Czarne koty według przesądów przynoszą nieszczęście. To oczywiście nieprawda, ale pewien ujęty na dewastacji osiemnastolatek może łączyć te fakty, albowiem ta historia rzeczywiście zaczęła się od kota – informują strażnicy miejscy z Warszawy.

Jak podkreślają mundurowi, mruczek był nieroztropny, ale wyjątkowo ciekawski. Wlazł do starej wnęki wentylacyjnej jednego z domów przy ul. Siennickiej. Kiedy już zaspokoił swoją ciekawość, próbował się z tego miejsca wydostać, ale nijak nie potrafił. Zaczął więc wzywać wszystkich świętych na pomoc, nie dając zasnąć mieszkańcom. Ci zaś wezwali strażników miejskich z Ekopatrolu.
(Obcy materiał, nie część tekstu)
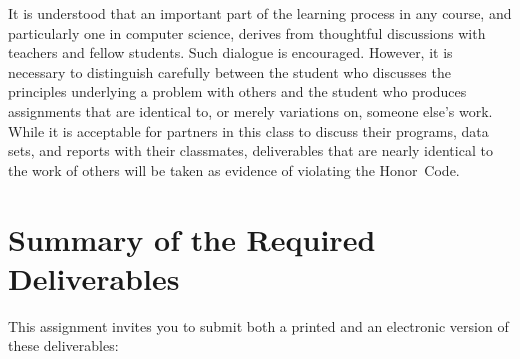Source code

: \noindent It is understood that an important part of the learning process in any course, and particularly one in
computer science, derives from thoughtful discussions with teachers and fellow students.  Such dialogue is encouraged.
However, it is necessary to distinguish carefully between the student who discusses the principles underlying a problem
with others and the student who produces assignments that are identical to, or merely variations on, someone else's
work. While it is acceptable for partners in this class to discuss their programs, data sets, and reports with their
classmates, deliverables that are nearly identical to the work of others will be taken as evidence of violating the
\mbox{Honor Code}.

\section*{Summary of the Required Deliverables}

This assignment invites you to submit both a printed and an electronic version of these deliverables:

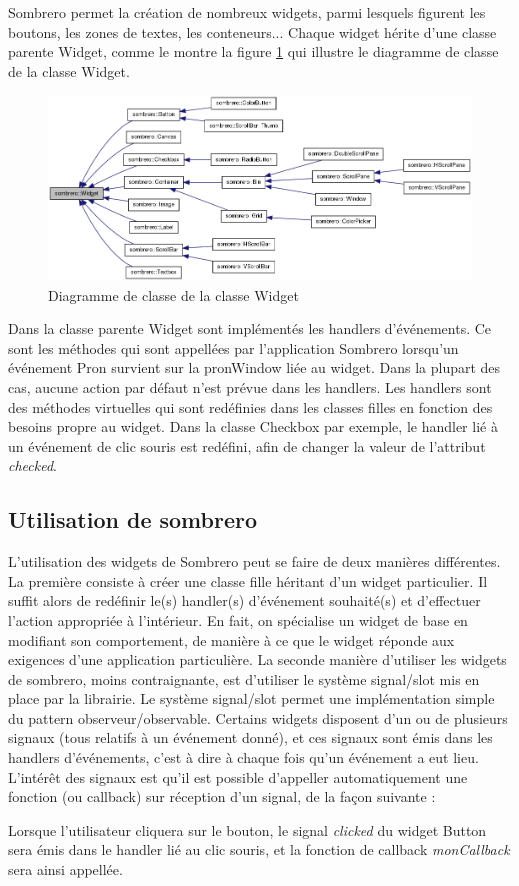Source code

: Sombrero permet la création de nombreux widgets, parmi lesquels figurent les boutons, les zones de textes, les conteneurs...
Chaque widget hérite d'une classe parente Widget, comme le montre la figure \ref{fig:classDiagWidget} qui illustre le diagramme de classe de la classe Widget.

\begin{figure}[H]
  \centering
  \includegraphics[width=17cm]{images/classDiagWidget.png}
  \caption{Diagramme de classe de la classe Widget}
  \label{fig:classDiagWidget}
\end{figure}

Dans la classe parente Widget sont implémentés les handlers d'événements.
Ce sont les méthodes qui sont appellées par l'application Sombrero lorsqu'un événement Pron survient sur la pronWindow liée au widget.
Dans la plupart des cas, aucune action par défaut n'est prévue dans les handlers.
Les handlers sont des méthodes virtuelles qui sont redéfinies dans les classes filles en fonction des besoins propre au widget.
Dans la classe Checkbox par exemple, le handler lié à un événement de clic souris est redéfini, afin de changer la valeur de l'attribut \textit{checked}.

\subsection{Utilisation de sombrero}

L'utilisation des widgets de Sombrero peut se faire de deux manières différentes. 
La première consiste à créer une classe fille héritant d'un widget particulier.
Il suffit alors de redéfinir le(s) handler(s) d'événement souhaité(s) et d'effectuer l'action appropriée à l'intérieur.
En fait, on spécialise un widget de base en modifiant son comportement, de manière à ce que le widget réponde aux exigences d'une application particulière.
La seconde manière d'utiliser les widgets de sombrero, moins contraignante, est d'utiliser le système signal/slot mis en place par la librairie.
Le système signal/slot permet une implémentation simple du pattern observeur/observable.
Certains widgets disposent d'un ou de plusieurs signaux (tous relatifs à un événement donné), et ces signaux sont émis dans les handlers d'événements, c'est à dire à chaque fois qu'un événement a eut lieu.
L'intérêt des signaux est qu'il est possible d'appeller automatiquement une fonction (ou callback) sur réception d'un signal, de la façon suivante :



Lorsque l'utilisateur cliquera sur le bouton, le signal \textit{clicked} du widget Button sera émis dans le handler lié au clic souris, et la fonction de callback \textit{monCallback} sera ainsi appellée.
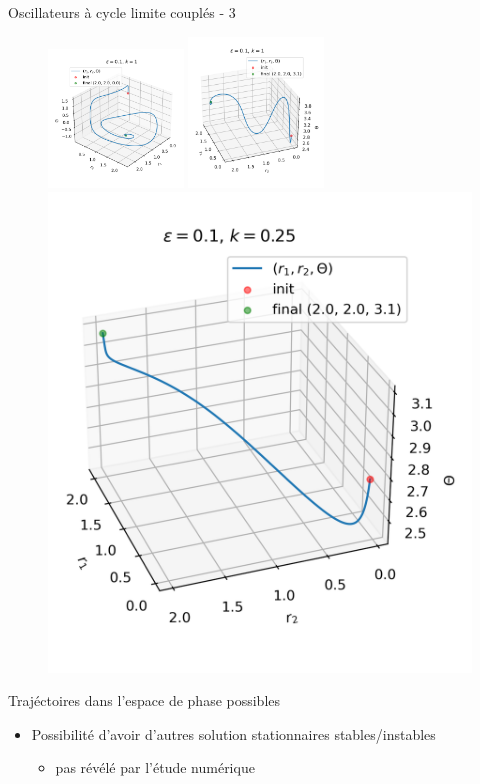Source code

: \begin{frame}{Oscillateurs à cycle limite couplés - 3}

  \begin{figure}
      \includegraphics[width=0.32\textwidth]{images/couplee/phase_traj_eps=0.1_k=1_X0=[0.038, -0.018, 0.265, -0.486].png}
      \hfill
      \includegraphics[width=0.32\textwidth]{images/couplee/phase_traj_eps=0.1_k=1_X0=[-0.02, 0.01, 0.04, 0].png}
      \hfill
      \includegraphics[width=0.32
      \textwidth]{images/couplee/phase_traj_eps=0.1_k=0.25_X0=[-0.02, 0.01, 0.04, 0].png}
  \end{figure}
  \begin{center}{\tiny Trajéctoires dans l'espace de phase possibles}\end{center}
  \begin{itemize}
    \item Possibilité d'avoir d'autres solution stationnaires stables/instables
    \begin{itemize}
      \item pas révélé par l'étude numérique
    \end{itemize}
  \end{itemize}
\end{frame}

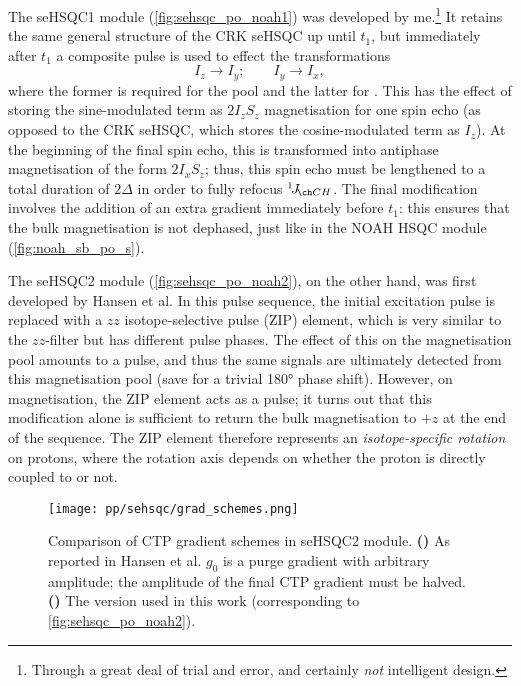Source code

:The seHSQC1 module (\cref{fig:sehsqc_po_noah1}) was developed by me.\footnote{Through a great deal of trial and error, and certainly \textit{not} intelligent design.}
It retains the same general structure of the CRK seHSQC up until $t_1$, but immediately after $t_1$ a composite \proton{} pulse is used to effect the transformations
\begin{equation}
    \label{eq:sehsqc1_dp}
    I_z \to I_y; \qquad I_y \to I_x,
\end{equation}
where the former is required for the  pool and the latter for .
This has the effect of storing the sine-modulated term as $2I_zS_z$ magnetisation for one spin echo (as opposed to the CRK seHSQC, which stores the cosine-modulated term as $I_z$).
At the beginning of the final spin echo, this is transformed into antiphase magnetisation of the form $2I_xS_z$; thus, this spin echo must be lengthened to a total duration of $2\Delta$ in order to fully refocus $\oneJ{CH}$.
The final modification involves the addition of an extra gradient immediately before $t_1$: this ensures that the bulk  magnetisation is not dephased, just like in the NOAH HSQC module (\cref{fig:noah_sb_po_s}).

The seHSQC2 module (\cref{fig:sehsqc_po_noah2}), on the other hand, was first developed by Hansen et al.\autocite{Hansen2021AC}
In this pulse sequence, the initial \proton{}  excitation pulse is replaced with a $zz$ isotope-selective pulse (ZIP) element, which is very similar to the $zz$-filter but has different pulse phases.
The effect of this on the  magnetisation pool amounts to a  pulse, and thus the same signals are ultimately detected from this magnetisation pool (save for a trivial \ang{180} phase shift).
However, on  magnetisation, the ZIP element acts as a  pulse; it turns out that this modification alone is sufficient to return the bulk  magnetisation to $+z$ at the end of the sequence.
The ZIP element therefore represents an \textit{isotope-specific rotation} on protons, where the rotation axis depends on whether the proton is directly coupled to \carbon{} or not.

\begin{figure}[!ht]
    \centering
    \texttt{[image: pp/sehsqc/grad\_schemes.png]}%
    {\label{fig:sehsqc_grad_schemes_alex}}%
    {\label{fig:sehsqc_grad_schemes_jon}}%
    \caption[Comparison of gradient schemes in seHSQC2 module]{
        Comparison of CTP gradient schemes in seHSQC2 module.
        \textbf{()} As reported in Hansen et al.\autocite{Hansen2021AC} $g_0$ is a purge gradient with arbitrary amplitude; the amplitude of the final CTP gradient must be halved.
        \textbf{()} The version used in this work (corresponding to \cref{fig:sehsqc_po_noah2}).
    }
    \label{fig:sehsqc_grad_schemes}
\end{figure}

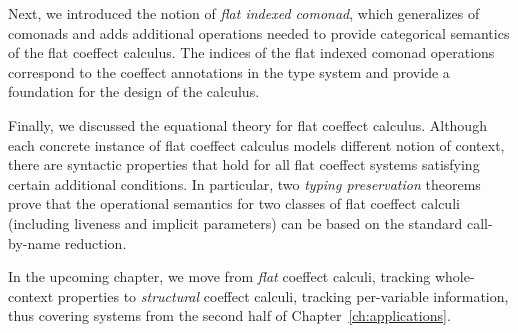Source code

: Next, we introduced the notion of \emph{flat indexed comonad}, which generalizes of comonads
and adds additional operations needed to provide categorical semantics of the flat coeffect 
calculus. The indices of the flat indexed comonad operations correspond to the
coeffect annotations in the type system and provide a foundation for the design of the 
calculus. 

Finally, we discussed the equational theory for flat coeffect calculus. Although each 
concrete instance of flat coeffect calculus models different notion of context, there are
syntactic properties that hold for all flat coeffect systems satisfying certain additional
conditions. In particular, two \emph{typing preservation} theorems prove that the operational
semantics for two classes of flat coeffect calculi (including liveness and implicit parameters) 
can be based on the standard call-by-name reduction.

In the upcoming chapter, we move from \emph{flat} coeffect calculi, tracking whole-context
properties to \emph{structural} coeffect calculi, tracking per-variable information, thus
covering systems from the second half of Chapter~\ref{ch:applications}.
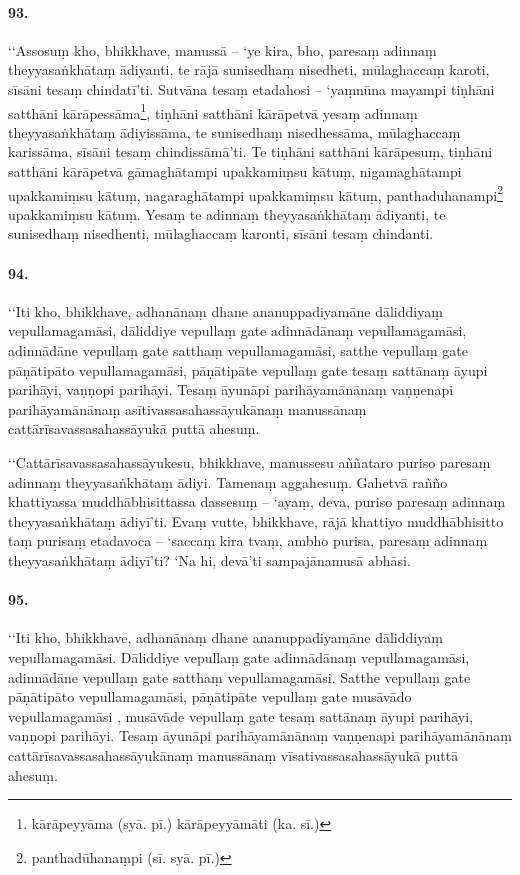 \paragraph{93.} ‘‘Assosuṃ kho, bhikkhave, manussā – ‘ye kira, bho, paresaṃ adinnaṃ theyyasaṅkhātaṃ ādiyanti, te rājā sunisedhaṃ nisedheti, mūlaghaccaṃ karoti, sīsāni tesaṃ chindatī’ti. Sutvāna tesaṃ etadahosi – ‘yaṃnūna mayampi tiṇhāni satthāni kārāpessāma\footnote{kārāpeyyāma (syā. pī.) kārāpeyyāmāti (ka. sī.)}, tiṇhāni satthāni kārāpetvā yesaṃ adinnaṃ theyyasaṅkhātaṃ ādiyissāma, te sunisedhaṃ nisedhessāma, mūlaghaccaṃ karissāma, sīsāni tesaṃ chindissāmā’ti. Te tiṇhāni satthāni kārāpesuṃ, tiṇhāni satthāni kārāpetvā gāmaghātampi upakkamiṃsu kātuṃ, nigamaghātampi upakkamiṃsu kātuṃ, nagaraghātampi upakkamiṃsu kātuṃ, panthaduhanampi\footnote{panthadūhanaṃpi (sī. syā. pī.)} upakkamiṃsu kātuṃ. Yesaṃ te adinnaṃ theyyasaṅkhātaṃ ādiyanti, te sunisedhaṃ nisedhenti, mūlaghaccaṃ karonti, sīsāni tesaṃ chindanti.

\paragraph{94.} ‘‘Iti kho, bhikkhave, adhanānaṃ dhane ananuppadiyamāne dāliddiyaṃ vepullamagamāsi, dāliddiye vepullaṃ gate adinnādānaṃ vepullamagamāsi, adinnādāne vepullaṃ gate satthaṃ vepullamagamāsi, satthe vepullaṃ gate pāṇātipāto vepullamagamāsi, pāṇātipāte vepullaṃ gate tesaṃ sattānaṃ āyupi parihāyi, vaṇṇopi parihāyi. Tesaṃ āyunāpi parihāyamānānaṃ vaṇṇenapi parihāyamānānaṃ asītivassasahassāyukānaṃ manussānaṃ cattārīsavassasahassāyukā puttā ahesuṃ.

‘‘Cattārīsavassasahassāyukesu, bhikkhave, manussesu aññataro puriso paresaṃ adinnaṃ theyyasaṅkhātaṃ ādiyi. Tamenaṃ aggahesuṃ. Gahetvā rañño khattiyassa muddhābhisittassa dassesuṃ – ‘ayaṃ, deva, puriso paresaṃ adinnaṃ theyyasaṅkhātaṃ ādiyī’ti. Evaṃ vutte, bhikkhave, rājā khattiyo muddhābhisitto taṃ purisaṃ etadavoca – ‘saccaṃ kira tvaṃ, ambho purisa, paresaṃ adinnaṃ theyyasaṅkhātaṃ ādiyī’ti? ‘Na hi, devā’ti sampajānamusā abhāsi.

\paragraph{95.} ‘‘Iti kho, bhikkhave, adhanānaṃ dhane ananuppadiyamāne dāliddiyaṃ vepullamagamāsi. Dāliddiye vepullaṃ gate adinnādānaṃ vepullamagamāsi, adinnādāne vepullaṃ gate satthaṃ vepullamagamāsi. Satthe vepullaṃ gate pāṇātipāto vepullamagamāsi, pāṇātipāte vepullaṃ gate musāvādo vepullamagamāsi , musāvāde vepullaṃ gate tesaṃ sattānaṃ āyupi parihāyi, vaṇṇopi parihāyi. Tesaṃ āyunāpi parihāyamānānaṃ vaṇṇenapi parihāyamānānaṃ cattārīsavassasahassāyukānaṃ manussānaṃ vīsativassasahassāyukā puttā ahesuṃ.

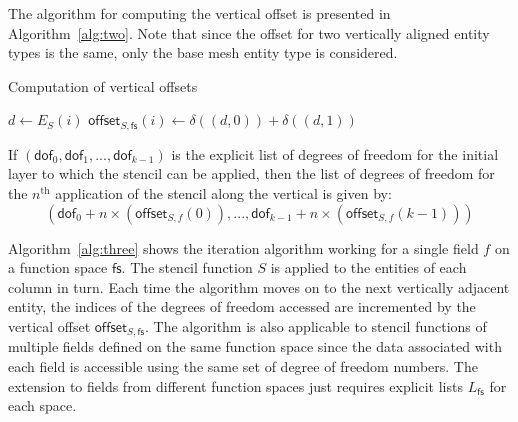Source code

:\documentclass[11pt, a4paper]{scrartcl}
\begin{document}
The algorithm for computing the vertical offset is presented in
Algorithm~\ref{alg:two}. Note that since the offset for two vertically
aligned entity types is the same, only the base mesh entity type is
considered.
\begin{algorithm}[th]
\caption{Computation of vertical offsets}
\label{alg:two}
\begin{algorithmic}

	\STATE $d \leftarrow E_{S}(i)$
	\STATE $\mathsf{offset}_{S, \mathsf{fs}}(i) \leftarrow \delta((d, 0)) + \delta((d, 1))$
\ENDFOR
\end{algorithmic}
\end{algorithm}

If $(\mathsf{dof}_{0}, \mathsf{dof}_{1}, ... , \mathsf{dof}_{k-1})$ is
the explicit list of degrees of freedom for the initial layer to which
the stencil can be applied, then the list of degrees of freedom for
the $n^\mathrm{th}$ application of the stencil along the vertical is
given by:
\begin{equation}
(\mathsf{dof}_{0} + n \times (\mathsf{offset}_{S, f}(0)) , ... , \mathsf{dof}_{k-1} + n \times (\mathsf{offset}_{S, f}(k-1)))
\end{equation}

Algorithm~\ref{alg:three} shows the iteration algorithm working for a
single field $f$ on a function space $\mathsf{fs}$. The stencil
function $S$ is applied to the entities of each column in turn. Each
time the algorithm moves on to the next vertically adjacent entity,
the indices of the degrees of freedom accessed are incremented by the
vertical offset $\mathsf{offset}_{S, \mathsf{fs}}$. The algorithm is
also applicable to stencil functions of multiple fields defined on the
same function space since the data associated with each field is
accessible using the same set of degree of freedom numbers.  The
extension to fields from different function spaces just requires
explicit lists $L_{\mathsf{fs}}$ for each space.
\end{document}
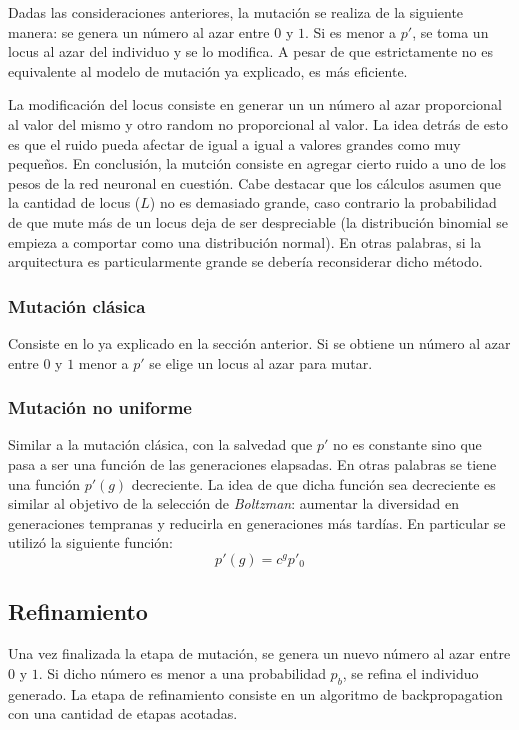 \documentclass[%
    final,
    reprint,
    notitlepage,
    narroweqnarray,
    inline,
    twoside,
    invited
    ]{ieee}
\begin{document}
\par Dadas las consideraciones anteriores, la mutación se realiza de la siguiente manera: 
se genera un número al azar entre $0$ y $1$. Si es menor a $p'$, se toma un locus al azar del individuo y se 
lo modifica. A pesar de que 
estrictamente no es equivalente al modelo de mutación ya explicado, es más eficiente. 
\par La modificación del locus consiste en generar un  
un número al azar proporcional al valor del mismo y otro random no proporcional al valor. La 
idea detrás de esto es que el ruido pueda afectar de igual a igual a valores grandes como muy pequeños. 
En conclusión, la mutción consiste en agregar cierto ruido a uno de los pesos de la red neuronal en cuestión. Cabe 
destacar que los cálculos asumen que la cantidad de locus ($L$) no es demasiado grande, caso contrario la probabilidad 
de que mute más de un locus deja de ser despreciable (la distribución binomial se empieza a comportar 
como una distribución normal). En otras palabras, si la arquitectura es particularmente grande 
se debería reconsiderar dicho método.

\subsubsection{Mutación clásica}

Consiste en lo ya explicado en la sección anterior. Si se obtiene un número al azar entre $0$ y $1$ menor a 
$p'$ se elige un locus al azar para mutar.

\subsubsection{Mutación no uniforme}

Similar a la mutación clásica, con la salvedad que $p'$ no es constante sino que pasa a ser una función 
de las generaciones elapsadas. En otras palabras se tiene una función $p'(g)$ decreciente. La idea de que 
dicha función sea decreciente es similar al objetivo de la selección de \textit{Boltzman}: aumentar la diversidad 
en generaciones tempranas y reducirla en generaciones más tardías. En particular se utilizó la siguiente función:
\[p'(g) = c^{g}p'_0\]

\subsection{Refinamiento}

Una vez finalizada la etapa de mutación, se genera un nuevo número al azar entre $0$ y $1$. Si dicho número 
es menor a una probabilidad $p_b$, se refina el individuo generado. La etapa de refinamiento consiste en 
un algoritmo de backpropagation con una cantidad de etapas acotadas. 
\end{document}
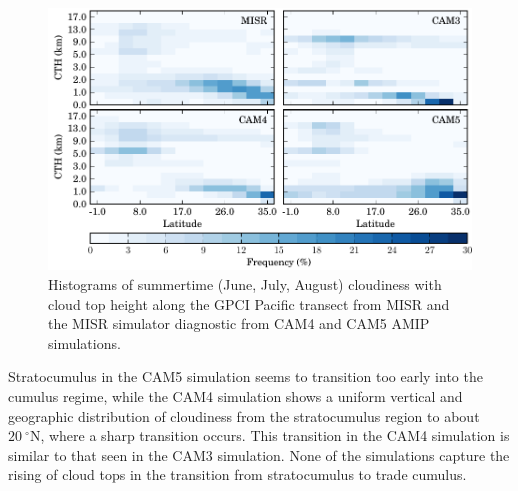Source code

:\begin{figure}
    \centering
    \includegraphics{../graphics/cldcth_camamip_gpci.pdf}
    \caption[Histograms of summertime cloudiness with cloud top height along the GPCI Pacific transect from MISR and the MISR simulator diagnostic from CAM4 and CAM5 AMIP simulations.]{Histograms of summertime (June, July, August) cloudiness with cloud top height along the GPCI Pacific transect from MISR and the MISR simulator diagnostic from CAM4 and CAM5 AMIP simulations.}
    \label{cldcth_camamip_gpci}
\end{figure}

Stratocumulus in the CAM5 simulation seems to transition too early into the cumulus regime, while the CAM4 simulation shows a uniform vertical and geographic distribution of cloudiness from the stratocumulus region to about $20~^\circ\text{N}$, where a sharp transition occurs. This transition in the CAM4 simulation is similar to that seen in the CAM3 simulation. None of the simulations capture the rising of cloud tops in the transition from stratocumulus to trade cumulus.

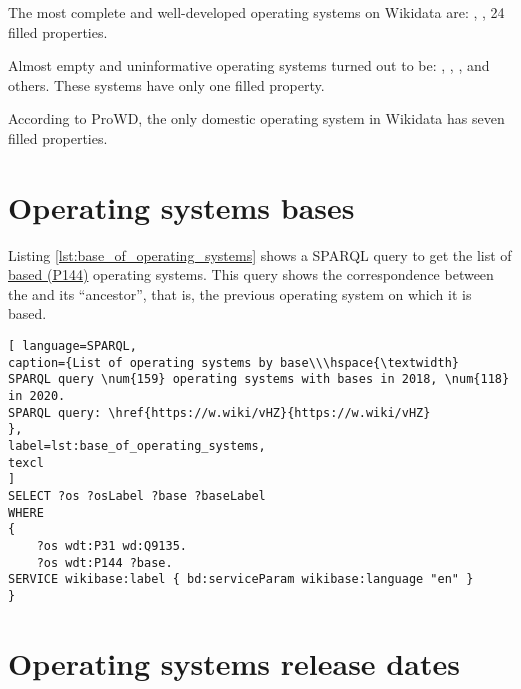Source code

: The most complete and well-developed operating systems on Wikidata are:  , ,  24 filled properties\cite{prowd_os_link}.

Almost empty and uninformative operating systems turned out to be: , , , and others. These systems have only one filled property\cite{prowd_os_link}.

According to ProWD, the only domestic operating system in Wikidata  has seven filled properties\cite{prowd_os_link_ru}.

\section{Operating systems bases}
Listing \ref{lst:base_of_operating_systems} shows a SPARQL query to get the list of \href{https://www.wikidata.org/wiki/Property_talk:P144}{based (P144)} operating systems. This query shows the correspondence between the  and its ``ancestor'', that is, the previous operating system on which it is based.


\begin{lstlisting}[ language=SPARQL, 
caption={List of operating systems by base\\\hspace{\textwidth}
SPARQL query \num{159} operating systems with bases in 2018, \num{118} in 2020.
SPARQL query: \href{https://w.wiki/vHZ}{https://w.wiki/vHZ}
},
label=lst:base_of_operating_systems,
texcl 
]
SELECT ?os ?osLabel ?base ?baseLabel
WHERE
{
	?os wdt:P31 wd:Q9135.
	?os wdt:P144 ?base.
SERVICE wikibase:label { bd:serviceParam wikibase:language "en" }
}
\end{lstlisting}

\section{Operating systems release dates}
– Gdy kot szczęśliwie odzyskał wolność, funkcjonariusze usłyszeli wrzask, dochodzący zza budynku. Nie były to kocie podziękowania. Dźwięki układały się bowiem w dość popularne, acz ubogie językowo wiązanki wulgaryzmów. Towarzyszyły im metaliczne odgłosy szarpania. Strażnicy postanowili sprawdzić co się tam dzieje. Okazało się, że pewien młodzieniec próbuje wyrwać ze stojaka miejski rower. Ponieważ blokada nie dawała się zwolnić, mężczyzna kopał w nią z całych sił i klął – relacjonują strażnicy miejscy z Warszawy.

Na widok funkcjonariuszy próbował uciec, ale szybko został ujęty. Ponieważ zdążył zniszczyć jeden z rowerów wezwano patrol policji. Sprawca trafił do komendy. Odpowie za zniszczenie mienia. Gdyby nie kot pewnie wszystko uszłoby mu na sucho.

Zgodnie z prawem, to cudzą rzecz niszczy, uszkadza lub czyni niezdatną do użytku, podlega karze pozbawienia wolności od 3 miesięcy do lat 5. W wypadku mniejszej wagi, sprawca podlega grzywnie, karze ograniczenia wolności albo pozbawienia wolności do roku.